KARACHI: All Pakistan Textile Mills Association (APTMA) said it expects Pakistan’s textile industry to achieve 20 percent growth in exports in the current financial year if government continued with the policy of regionally competitive energy tariffs.
APTMA Patron-in-Chief Dr Gohar Ejaz said, “Pakistan’s textile industry is expecting notable increase during FY23 with a growth rate above 20 percent given that the government continues with the policy of ‘Regionally Competitive Energy Tariffs’ for exports.”

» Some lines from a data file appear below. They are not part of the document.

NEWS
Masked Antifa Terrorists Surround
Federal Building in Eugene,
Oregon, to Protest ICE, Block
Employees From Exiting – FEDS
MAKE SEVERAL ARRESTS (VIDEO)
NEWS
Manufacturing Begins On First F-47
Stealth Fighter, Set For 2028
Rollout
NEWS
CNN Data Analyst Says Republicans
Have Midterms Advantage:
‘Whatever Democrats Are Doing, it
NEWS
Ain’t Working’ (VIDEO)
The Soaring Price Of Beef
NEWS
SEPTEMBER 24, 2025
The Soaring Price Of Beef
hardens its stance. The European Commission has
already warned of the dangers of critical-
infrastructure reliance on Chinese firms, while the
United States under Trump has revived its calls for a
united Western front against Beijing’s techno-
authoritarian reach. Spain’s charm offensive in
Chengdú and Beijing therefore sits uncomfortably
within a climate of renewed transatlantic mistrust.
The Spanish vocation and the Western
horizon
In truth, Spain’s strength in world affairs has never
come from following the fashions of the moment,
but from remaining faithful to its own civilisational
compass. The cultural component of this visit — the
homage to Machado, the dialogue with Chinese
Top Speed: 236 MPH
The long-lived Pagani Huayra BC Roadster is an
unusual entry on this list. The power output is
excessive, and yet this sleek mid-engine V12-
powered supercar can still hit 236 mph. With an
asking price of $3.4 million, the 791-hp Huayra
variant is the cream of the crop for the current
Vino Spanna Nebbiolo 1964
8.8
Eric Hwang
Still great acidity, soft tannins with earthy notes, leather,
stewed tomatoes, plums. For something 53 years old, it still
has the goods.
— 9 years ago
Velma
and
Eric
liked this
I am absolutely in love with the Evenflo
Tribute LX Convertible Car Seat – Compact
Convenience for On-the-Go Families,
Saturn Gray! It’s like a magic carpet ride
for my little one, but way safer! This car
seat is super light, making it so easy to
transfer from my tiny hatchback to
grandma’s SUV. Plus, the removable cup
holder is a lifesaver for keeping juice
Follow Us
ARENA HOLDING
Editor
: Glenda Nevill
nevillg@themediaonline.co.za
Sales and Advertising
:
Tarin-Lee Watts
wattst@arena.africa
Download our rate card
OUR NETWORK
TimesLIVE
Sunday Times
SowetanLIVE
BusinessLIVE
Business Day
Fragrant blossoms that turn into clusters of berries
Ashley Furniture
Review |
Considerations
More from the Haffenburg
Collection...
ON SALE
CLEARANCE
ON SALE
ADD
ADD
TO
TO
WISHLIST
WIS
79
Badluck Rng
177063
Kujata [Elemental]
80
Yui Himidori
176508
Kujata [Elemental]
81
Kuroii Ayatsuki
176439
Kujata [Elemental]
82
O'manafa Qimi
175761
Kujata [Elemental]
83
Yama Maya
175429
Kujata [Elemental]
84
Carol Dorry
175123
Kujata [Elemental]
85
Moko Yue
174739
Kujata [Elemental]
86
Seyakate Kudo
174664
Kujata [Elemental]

Textiles posted a record increase of 25 percent in exports during the last fiscal year 2021-22, with an expansion plan of about Rs45 billion under the State Bank of Pakistan’s Long Term Financing Facility (LTFF) and Temporary Economic Refinance Facility (TERF).
“Pakistan’s textile industry plans to import 6 million bales of cotton this year from USA and Brazil,” Ejaz said.
Textiles that makes over three-fifth of the country’s total exports earned $17.62 billion in the eleven months of the last fiscal against $13.74 billion in the same month of last year, showing a growth of 28.26 percent, official data on textile export released so far showed.
In May 2022, year-on-year textile exports grew 56 percent to stand at $1.64 billion as compared to $1.05 billion in the same month a year ago, while month-on-month growth was down 5.6 percent.
The exports of this group stood at $1.73 billion in April 2022. In the textiles group, cotton yarn exports increased 24.2 percent during the period to $1.11 billion compared to $896 million in the same period last year, with May 2022 exports up 48 percent to $106.57 million over the same month last year. Cotton cloth exports increased 30.34 percent to $2.24 billion, knitwear 36.4 percent to $4.65 billion, bedwear 21.68 percent to $3.0 billion, towels 21.66 percent to $1.02 billion, and readymade garments exports grew 30.68 percent to $3.54 billion in these eleven months. Raw cotton exports went up by 10 times to $6.58 million.
Curtailing Pakistan’s trade deficit was one of the biggest economic challenge in fiscal year 2022-23 for the government. In case the government was unable to curtail the trade deficit, the country might remain under constant threat of default with its foreign exchange reserves not building up to a secure level, as per businessmen and industrialists. The SBP’s foreign exchange reserves dropped by $99 million to $9.718 billion during the week ended July 7 on external debt payments.